**ACTIVITY:** What you return must be every line below that includes the word "screenshot".

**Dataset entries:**

• • • •

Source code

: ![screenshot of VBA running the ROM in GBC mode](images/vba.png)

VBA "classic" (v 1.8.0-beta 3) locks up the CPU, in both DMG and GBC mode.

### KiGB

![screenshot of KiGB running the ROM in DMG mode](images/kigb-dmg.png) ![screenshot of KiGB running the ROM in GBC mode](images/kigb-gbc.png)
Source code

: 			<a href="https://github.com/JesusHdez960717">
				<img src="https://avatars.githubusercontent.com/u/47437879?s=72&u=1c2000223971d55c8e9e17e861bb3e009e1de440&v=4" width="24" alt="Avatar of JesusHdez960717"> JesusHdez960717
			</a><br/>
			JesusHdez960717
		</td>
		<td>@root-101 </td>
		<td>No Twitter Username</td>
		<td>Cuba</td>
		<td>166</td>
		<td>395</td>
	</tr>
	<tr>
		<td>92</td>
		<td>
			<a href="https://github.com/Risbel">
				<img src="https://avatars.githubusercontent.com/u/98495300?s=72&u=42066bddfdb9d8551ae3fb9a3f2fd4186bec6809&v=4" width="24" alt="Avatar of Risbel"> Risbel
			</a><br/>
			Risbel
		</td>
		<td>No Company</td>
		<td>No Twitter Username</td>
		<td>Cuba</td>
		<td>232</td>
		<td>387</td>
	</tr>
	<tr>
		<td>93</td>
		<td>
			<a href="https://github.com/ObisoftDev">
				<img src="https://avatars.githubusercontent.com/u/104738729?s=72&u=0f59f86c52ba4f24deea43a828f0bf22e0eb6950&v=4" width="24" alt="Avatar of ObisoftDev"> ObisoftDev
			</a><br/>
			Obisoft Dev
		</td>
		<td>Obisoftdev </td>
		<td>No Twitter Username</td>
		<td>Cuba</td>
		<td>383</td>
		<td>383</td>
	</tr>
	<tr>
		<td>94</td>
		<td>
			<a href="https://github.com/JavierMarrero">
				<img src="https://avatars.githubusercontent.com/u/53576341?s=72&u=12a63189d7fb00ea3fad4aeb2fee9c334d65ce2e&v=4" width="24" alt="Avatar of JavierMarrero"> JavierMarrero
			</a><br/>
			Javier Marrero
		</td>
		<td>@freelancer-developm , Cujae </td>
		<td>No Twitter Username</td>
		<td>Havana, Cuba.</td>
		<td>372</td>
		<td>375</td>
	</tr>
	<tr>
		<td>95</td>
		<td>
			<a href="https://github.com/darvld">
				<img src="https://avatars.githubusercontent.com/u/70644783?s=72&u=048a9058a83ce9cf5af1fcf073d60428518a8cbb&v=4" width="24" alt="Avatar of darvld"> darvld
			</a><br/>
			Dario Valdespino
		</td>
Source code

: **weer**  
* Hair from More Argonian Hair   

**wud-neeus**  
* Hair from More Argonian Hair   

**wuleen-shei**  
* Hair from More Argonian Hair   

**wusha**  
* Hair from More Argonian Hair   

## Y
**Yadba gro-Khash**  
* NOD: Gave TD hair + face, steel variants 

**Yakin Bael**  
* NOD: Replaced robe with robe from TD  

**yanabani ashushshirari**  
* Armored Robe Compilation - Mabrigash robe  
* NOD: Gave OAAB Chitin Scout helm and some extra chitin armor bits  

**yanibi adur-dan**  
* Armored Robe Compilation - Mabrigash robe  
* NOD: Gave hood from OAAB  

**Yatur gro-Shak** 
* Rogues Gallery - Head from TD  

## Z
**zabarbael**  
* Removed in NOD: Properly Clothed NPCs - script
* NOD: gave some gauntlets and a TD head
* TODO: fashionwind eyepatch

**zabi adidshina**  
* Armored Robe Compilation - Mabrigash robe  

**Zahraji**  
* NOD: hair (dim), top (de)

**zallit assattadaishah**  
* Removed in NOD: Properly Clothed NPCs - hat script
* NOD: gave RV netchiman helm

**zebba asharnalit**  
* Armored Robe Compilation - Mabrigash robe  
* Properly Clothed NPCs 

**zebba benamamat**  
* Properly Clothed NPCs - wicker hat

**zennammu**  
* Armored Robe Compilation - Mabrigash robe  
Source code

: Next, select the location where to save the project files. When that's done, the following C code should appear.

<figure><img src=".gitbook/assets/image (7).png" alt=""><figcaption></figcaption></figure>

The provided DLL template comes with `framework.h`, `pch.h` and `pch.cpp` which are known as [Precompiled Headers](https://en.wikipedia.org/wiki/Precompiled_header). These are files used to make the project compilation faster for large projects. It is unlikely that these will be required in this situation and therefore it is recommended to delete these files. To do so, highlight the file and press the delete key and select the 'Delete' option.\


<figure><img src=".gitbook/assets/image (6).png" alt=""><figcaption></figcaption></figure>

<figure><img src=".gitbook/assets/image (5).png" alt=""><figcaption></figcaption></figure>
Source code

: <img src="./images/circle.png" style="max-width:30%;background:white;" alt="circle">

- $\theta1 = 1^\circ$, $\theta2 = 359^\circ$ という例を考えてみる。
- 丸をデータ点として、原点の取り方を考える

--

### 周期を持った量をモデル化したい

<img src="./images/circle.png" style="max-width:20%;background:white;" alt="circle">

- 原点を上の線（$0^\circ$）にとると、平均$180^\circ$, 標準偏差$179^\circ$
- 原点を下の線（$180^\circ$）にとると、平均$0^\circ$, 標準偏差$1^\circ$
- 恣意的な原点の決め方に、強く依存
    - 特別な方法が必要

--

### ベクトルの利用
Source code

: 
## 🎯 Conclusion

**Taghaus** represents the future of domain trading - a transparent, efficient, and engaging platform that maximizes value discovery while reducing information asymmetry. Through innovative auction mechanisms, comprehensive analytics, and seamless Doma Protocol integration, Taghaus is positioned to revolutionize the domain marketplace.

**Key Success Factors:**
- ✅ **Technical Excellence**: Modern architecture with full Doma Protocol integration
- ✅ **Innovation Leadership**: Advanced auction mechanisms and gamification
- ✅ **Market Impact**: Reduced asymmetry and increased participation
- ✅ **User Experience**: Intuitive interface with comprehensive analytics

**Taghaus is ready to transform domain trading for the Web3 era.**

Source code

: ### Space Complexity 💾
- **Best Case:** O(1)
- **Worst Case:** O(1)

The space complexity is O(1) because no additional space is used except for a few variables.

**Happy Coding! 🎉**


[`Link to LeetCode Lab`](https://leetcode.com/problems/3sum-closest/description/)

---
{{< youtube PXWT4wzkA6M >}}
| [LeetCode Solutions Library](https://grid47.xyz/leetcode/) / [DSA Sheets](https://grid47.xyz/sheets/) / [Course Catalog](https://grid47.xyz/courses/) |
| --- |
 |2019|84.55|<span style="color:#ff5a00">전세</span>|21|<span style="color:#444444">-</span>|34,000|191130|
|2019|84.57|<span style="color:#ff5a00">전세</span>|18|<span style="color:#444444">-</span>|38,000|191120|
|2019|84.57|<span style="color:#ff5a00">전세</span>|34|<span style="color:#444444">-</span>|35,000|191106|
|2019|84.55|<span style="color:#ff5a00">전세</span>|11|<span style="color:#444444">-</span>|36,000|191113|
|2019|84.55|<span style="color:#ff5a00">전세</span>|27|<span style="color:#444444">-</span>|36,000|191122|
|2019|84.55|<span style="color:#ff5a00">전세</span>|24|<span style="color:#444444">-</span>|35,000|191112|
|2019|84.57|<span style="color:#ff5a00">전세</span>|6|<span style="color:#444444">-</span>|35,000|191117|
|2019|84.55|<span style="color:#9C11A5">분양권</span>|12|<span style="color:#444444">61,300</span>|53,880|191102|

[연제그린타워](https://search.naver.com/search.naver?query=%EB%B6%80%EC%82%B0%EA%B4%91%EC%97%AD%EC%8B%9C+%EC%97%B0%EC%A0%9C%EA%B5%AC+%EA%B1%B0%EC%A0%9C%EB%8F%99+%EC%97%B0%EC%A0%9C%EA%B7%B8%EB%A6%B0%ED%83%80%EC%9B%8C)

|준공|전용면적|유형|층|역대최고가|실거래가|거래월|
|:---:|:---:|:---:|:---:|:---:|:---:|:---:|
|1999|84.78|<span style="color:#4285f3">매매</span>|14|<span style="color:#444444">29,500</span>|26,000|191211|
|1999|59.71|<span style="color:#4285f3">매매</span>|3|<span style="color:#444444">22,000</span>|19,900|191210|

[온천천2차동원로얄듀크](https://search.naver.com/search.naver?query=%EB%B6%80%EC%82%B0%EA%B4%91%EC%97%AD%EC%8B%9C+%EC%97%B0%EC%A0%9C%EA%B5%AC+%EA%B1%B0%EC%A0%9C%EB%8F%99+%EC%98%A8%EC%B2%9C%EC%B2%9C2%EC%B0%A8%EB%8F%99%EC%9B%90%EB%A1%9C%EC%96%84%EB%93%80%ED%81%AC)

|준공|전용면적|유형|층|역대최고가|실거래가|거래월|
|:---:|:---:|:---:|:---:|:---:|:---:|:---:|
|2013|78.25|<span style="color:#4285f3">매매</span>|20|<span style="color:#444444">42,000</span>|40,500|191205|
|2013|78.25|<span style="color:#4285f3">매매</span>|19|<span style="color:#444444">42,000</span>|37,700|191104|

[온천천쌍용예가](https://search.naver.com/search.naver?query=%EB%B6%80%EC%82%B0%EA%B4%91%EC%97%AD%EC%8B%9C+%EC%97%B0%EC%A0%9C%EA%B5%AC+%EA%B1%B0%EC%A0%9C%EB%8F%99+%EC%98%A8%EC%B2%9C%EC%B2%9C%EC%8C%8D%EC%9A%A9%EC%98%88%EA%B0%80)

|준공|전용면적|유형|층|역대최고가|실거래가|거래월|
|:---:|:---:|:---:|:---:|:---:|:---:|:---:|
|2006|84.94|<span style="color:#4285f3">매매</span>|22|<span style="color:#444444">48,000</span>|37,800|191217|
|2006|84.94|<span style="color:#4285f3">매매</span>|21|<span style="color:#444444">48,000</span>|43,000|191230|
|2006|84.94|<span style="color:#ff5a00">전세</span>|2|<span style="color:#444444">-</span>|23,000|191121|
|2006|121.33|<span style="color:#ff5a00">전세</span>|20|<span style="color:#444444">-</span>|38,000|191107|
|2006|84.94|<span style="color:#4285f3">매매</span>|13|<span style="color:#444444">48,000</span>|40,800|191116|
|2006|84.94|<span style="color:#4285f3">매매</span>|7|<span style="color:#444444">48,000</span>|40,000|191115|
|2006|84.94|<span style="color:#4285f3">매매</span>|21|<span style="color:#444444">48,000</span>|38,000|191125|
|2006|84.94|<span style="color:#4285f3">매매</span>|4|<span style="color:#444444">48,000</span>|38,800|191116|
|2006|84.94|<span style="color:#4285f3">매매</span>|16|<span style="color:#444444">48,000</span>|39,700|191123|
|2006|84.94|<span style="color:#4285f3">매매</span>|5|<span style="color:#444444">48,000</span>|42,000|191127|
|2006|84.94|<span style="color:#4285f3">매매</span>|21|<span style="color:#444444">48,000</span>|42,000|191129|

• • • •

**FINAL ANSWER:**
: ![screenshot of VBA running the ROM in GBC mode](images/vba.png)
![screenshot of KiGB running the ROM in DMG mode](images/kigb-dmg.png) ![screenshot of KiGB running the ROM in GBC mode](images/kigb-gbc.png)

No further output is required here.